Figure 6:. Lysosomal acidity couples iron homeostasis to mitochondrial citrate synthesis

(A) Scheme of CRISPR/Cas9 screen of deferoxamine-mediated iron chelation (left). Plot of gene score ranks from DFO and BafA1 screens (right). Significant (P<0.01) unique hits in the BafA1 are in the lower right quartile, significant unique hits in the DFO screen are in the upper left quartile, and significant hits shared in both screens are in the lower left quartile. (B) Fold change in cell number (log2) of parental and PDHB null Jurkat cells in the absence or presence of DFO (3μM), BafA1 (3nM) and ammonia (4mM) for 5 days (mean ± SD, n=3, **p<0.05). (C) Illustration of isotopic labeling of citrate and downstream TCA cycle intermediates from U¹³C-glucose (left). m+2 fraction labeled metabolites represent the pyruvate dehydrogenase-dependent labeling. Citrate and downstream TCA cycle intermediates m+2 fraction labeling in WT and PDHB-null Jurkat cells in the absence and presence of BafA1 (10nM) (right) (mean ± SD, n=3, **p<0.05). (D) Illustration of isotopic labeling of citrate and cis-aconitate from U¹³C-glutamine (left). m+4 labeled citrate and cis-aconitate represents the oxidative, pyruvate dehydrogenase dependent and aconitase independent labeling. m+5 labeled citrate represents the oxidative, pyruvate dehydrogenase independent and aconitase dependent labeling. Relative citrate and cis-aconitate abundance in WT and PDHB-null Jurkat cells in the absence and presence of BafA1 (10nM) (right) (mean ± SD, n=3, **p<0.05). Statistical analysis was performed on the m+5 fraction. (E) Aconitase activity in 293T cells in the presence and absence of BafA1 (10nM) with and without iron supplementation (FAC 0.1mg/ml) (mean ± SD, n=3, **p<0.05). (F) Fold change in cell number (log2) of parental and PDHB null Jurkat cells in the absence and presence of Ferric ammonium citrate (0.1mg/ml) and BafA1 (3nM) (mean ± SD, n=3, **p<0.05).

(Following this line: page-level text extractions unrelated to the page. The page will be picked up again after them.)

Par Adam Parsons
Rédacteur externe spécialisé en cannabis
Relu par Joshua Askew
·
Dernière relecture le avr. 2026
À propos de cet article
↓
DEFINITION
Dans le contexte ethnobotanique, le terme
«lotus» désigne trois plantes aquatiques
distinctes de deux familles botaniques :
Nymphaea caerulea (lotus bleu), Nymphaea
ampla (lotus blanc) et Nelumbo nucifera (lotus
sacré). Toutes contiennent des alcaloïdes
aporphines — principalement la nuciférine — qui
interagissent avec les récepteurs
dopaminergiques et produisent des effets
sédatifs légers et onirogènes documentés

Figure 7:. Maintaining iron homeostasis is the key role of lysosomal acidity for mitochondrial function and cell proliferation

Schematic illustrating that although lysosomes participate in many key cellular functions including cholesterol uptake, signaling, and autophagy, iron is the essential function of lysosomes for cell proliferation under inhibition of lysosomal acidification. In this context, iron supplementation restores loss of iron sulfur clusters and is sufficient to rescue cell viability and proliferation.